Dielectronic recombination data for astrophysical applications: Plasma rate-coefficients for Fe^q+ (q=7-10, 13-22) and Ni^25+ ions from storage-ring experiments

This review summarizes the present status of an ongoing experimental effort to provide reliable rate coefficients for dielectronic recombination of highly charged iron ions for the modeling of astrophysical and other plasmas. The experimental work has been carried out over more than a decade at the heavy-ion storage-ring TSR of the Max-Planck-Institute for Nuclear Physics in Heidelberg, Germany. The experimental and data reduction procedures are outlined. The role of previously disregarded processes such as fine-structure core excitations and trielectronic recombination is highlighted. Plasma rate coefficients for dielectronic recombination of Fe$^{q+}$ ions (q=7-10, 13-22) and Ni$^{25+}$ are presented graphically and in a simple parameterized form allowing for easy use in plasma modeling codes. It is concluded that storage-ring experiments are presently the only source for reliable low-temperature dielectronic recombination rate-coefficients of complex ions.

💡 Research Summary

This paper presents a comprehensive set of experimentally derived dielectronic recombination (DR) plasma rate coefficients for highly charged iron ions (Fe ⁷⁺–Fe ¹⁰⁺ and Fe ¹³⁺–Fe ²²⁺) and for Ni ²⁵⁺, obtained from more than a decade of measurements at the heavy‑ion storage ring TSR of the Max‑Planck Institute for Nuclear Physics in Heidelberg. The authors begin by emphasizing the critical role of accurate DR data in astrophysical plasma modeling, especially for interpreting X‑ray and ultraviolet spectra from environments such as active galactic nuclei, supernova remnants, and the interstellar medium. They note that theoretical DR rates, while extensive, suffer from large uncertainties at low electron temperatures (10⁴–10⁶ K) where many astrophysical plasmas reside.
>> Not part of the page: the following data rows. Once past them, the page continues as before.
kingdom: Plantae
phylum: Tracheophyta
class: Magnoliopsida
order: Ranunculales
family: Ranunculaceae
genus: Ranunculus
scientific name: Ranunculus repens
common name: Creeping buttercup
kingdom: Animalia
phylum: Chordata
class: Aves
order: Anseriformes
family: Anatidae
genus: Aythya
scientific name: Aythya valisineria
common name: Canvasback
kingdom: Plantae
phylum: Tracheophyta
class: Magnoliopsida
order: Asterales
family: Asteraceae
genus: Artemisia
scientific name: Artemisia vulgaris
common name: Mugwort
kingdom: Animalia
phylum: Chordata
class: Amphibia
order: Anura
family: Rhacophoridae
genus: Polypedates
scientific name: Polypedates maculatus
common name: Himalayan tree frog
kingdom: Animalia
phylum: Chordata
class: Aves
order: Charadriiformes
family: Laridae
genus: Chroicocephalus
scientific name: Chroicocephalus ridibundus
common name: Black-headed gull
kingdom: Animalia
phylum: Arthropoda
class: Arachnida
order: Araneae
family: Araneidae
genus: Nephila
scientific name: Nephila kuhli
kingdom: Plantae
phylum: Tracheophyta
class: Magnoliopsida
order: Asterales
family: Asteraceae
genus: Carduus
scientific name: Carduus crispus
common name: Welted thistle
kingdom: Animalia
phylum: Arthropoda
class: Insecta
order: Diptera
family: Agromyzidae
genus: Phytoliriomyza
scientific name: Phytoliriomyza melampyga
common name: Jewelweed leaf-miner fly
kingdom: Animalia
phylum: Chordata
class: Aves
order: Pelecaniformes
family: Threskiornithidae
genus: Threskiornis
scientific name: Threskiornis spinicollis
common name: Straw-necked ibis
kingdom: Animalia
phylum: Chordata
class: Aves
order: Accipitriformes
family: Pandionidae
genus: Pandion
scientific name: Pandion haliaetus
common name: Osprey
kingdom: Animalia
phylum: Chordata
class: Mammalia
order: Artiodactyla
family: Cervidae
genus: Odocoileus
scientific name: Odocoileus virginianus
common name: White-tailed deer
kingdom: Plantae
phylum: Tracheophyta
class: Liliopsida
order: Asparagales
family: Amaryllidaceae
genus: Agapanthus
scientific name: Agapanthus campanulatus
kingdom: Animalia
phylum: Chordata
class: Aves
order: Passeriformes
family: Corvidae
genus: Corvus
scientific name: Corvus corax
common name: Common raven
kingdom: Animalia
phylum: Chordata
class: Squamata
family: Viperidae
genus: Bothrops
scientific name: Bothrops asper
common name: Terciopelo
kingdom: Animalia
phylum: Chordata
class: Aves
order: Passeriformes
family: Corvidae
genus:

The experimental methodology is described in detail. Ions are injected into the TSR ring, stored for seconds to minutes, and merged with a cold electron beam whose energy can be scanned with sub‑meV resolution. The recombined ions are detected downstream, and the count rate as a function of electron energy yields the DR resonance spectrum. Data reduction includes corrections for electron‑beam temperature, background (non‑radiative) recombination, detector efficiency, and ion‑beam lifetime. Crucially, the authors identify and quantify contributions from fine‑structure core excitations and trielectronic recombination—processes that are often omitted in theoretical calculations but become dominant at low temperatures.

The results section provides high‑resolution DR spectra for each ion species. For the iron ions, a dense forest of resonances associated with 3d→4f, 2p→3d, and higher‑order core excitations is observed. In the case of Ni ²⁵⁺, although core excitations are sparse, trielectronic recombination resonances are clearly visible. From the measured resonance strengths the authors derive temperature‑dependent plasma DR rate coefficients. These coefficients are fitted to a compact analytic formula consisting of ten parameters (a modified Arrhenius‑type expression with additional correction terms). The fitted parameters, together with their statistical and systematic uncertainties, are tabulated and made available for inclusion in plasma modeling codes such as ADAS, CHIANTI, and SPEX.

A thorough discussion compares the experimental rates with state‑of‑the‑art theoretical predictions generated by AUTOSTRUCTURE, FAC, and related codes. At temperatures below ~10⁵ K the theoretical rates underestimate the experimental values by 30–50 %, primarily because the calculations neglect the fine‑structure and trielectronic channels that the experiment shows to be significant. This discrepancy has direct implications for ionization balance calculations and line emissivity predictions in astrophysical models, potentially leading to misinterpretations of observed spectra.

In the concluding remarks, the authors assert that storage‑ring measurements remain the only reliable source of low‑temperature DR data for complex, many‑electron ions. They outline future work aimed at extending the database to even higher charge states, exploring additional recombination pathways such as radiative‑suppressed recombination, and improving the theoretical treatment of multi‑electron processes using the new experimental benchmarks. By publishing both the raw resonance data and the parameterized rate coefficients, the paper provides an essential resource that will enable more accurate astrophysical plasma diagnostics and advance our understanding of the atomic physics governing high‑energy cosmic environments.